Editor’s note: In the review of “Choke” that ran in today’s Collegian, it was implied that David Fincher, the director of “Fight Club,” also directed “Choke.” This is incorrect. The director of “Choke” Clark Gregg and the mistake has been corrected in the story below.
Sex doesn’t only sell — it also drives the script behind the movie “Choke,” which is based off of author Chuck Palahniuk’s novel of the same name.
The plot the movie is based on revolves around Victor Mancini, a sex-addicted colonial theme park worker who visits his deranged mother in a private hospital. The money Mancini uses to support his mother is earned by pretending to choke in high-end restaurants and making his rescuers sympathize with his situation, ending in them sending money to support him.
Rather than focusing on Mancini’s deranged mindset, the movie focuses on his individual sexual encounters.
Granted, the book focuses heavily on sex, with the main character attending sex-addict meetings, but the movie takes the sex a little too far. That is the only thing that each scene definitely has, an uncomfortable flashback to someone Mancini has had sex with.
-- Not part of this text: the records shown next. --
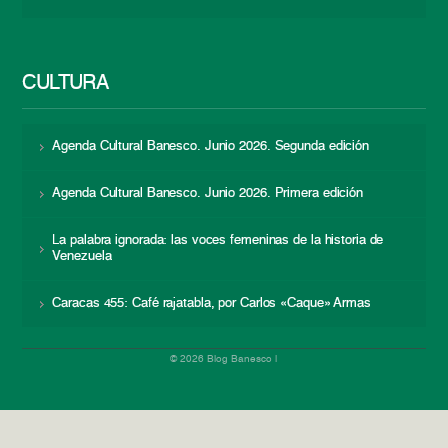
CULTURA
Agenda Cultural Banesco. Junio 2026. Segunda edición
Agenda Cultural Banesco. Junio 2026. Primera edición
La palabra ignorada: las voces femeninas de la historia de
Venezuela
Caracas 455: Café rajatabla, por Carlos «Caque» Armas
© 2026 Blog Banesco |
Despite this drastic difference, the plot still follows the book, touching on the way Mancini’s mother overwhelmed his life and destroyed his sense of relationships, as well as the ways in which she taught him the ins and outs of society when he was young.
“What if they say Dr. Blue please come to Room .?” Mancini’s mother asked him.
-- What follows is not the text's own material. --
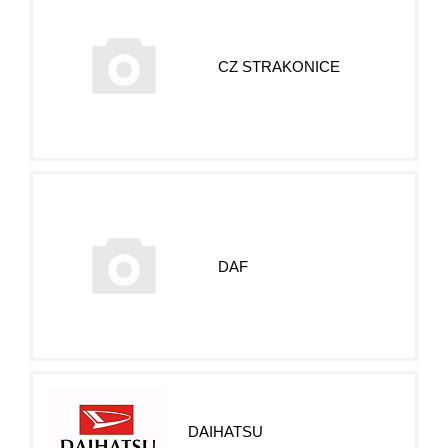
CZ STRAKONICE
DAF
DAIHATSU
“It means someone died,” replies the ever so loyal young Mancini.
Mancini’s mother uses these codes to teach him how to meander through life, hopefully outsmarting the rest of the world.
The portrayal of Mancini’s mother — seen first as the expert con-woman who believes she’s raising her boy correctly, and then as the deranged woman she becomes — is executed expertly by Angelica Houston. Her role is dominant, her character and woes evident within the first few scenes.
Mancini’s disconnection with women is portrayed through his sexual encounters with almost every woman he’s met. He does not grow attached to anyone, and the portrayal of the character is again, expertly done.
Actor Sam Rockwell depicts Mancini through his lanky, awkward body, disheveled hair and clothes and seemingly selfish demeanor. His attitude when encountering his mother, his mother’s doctor and even his best friend portrays his desire to be a bad person. Despite this, Rockwell had to portray that Mancini, despite the lust after evil, is truly a decent guy.
This character portrayal was an extremely difficult one, but the script along with the casting allowed it to be successful.
Although “Choke” was not directed by the same person as “Fight Club,” it follows the same satirical yet serious guidelines and is probably watched in order to compare it to the novel.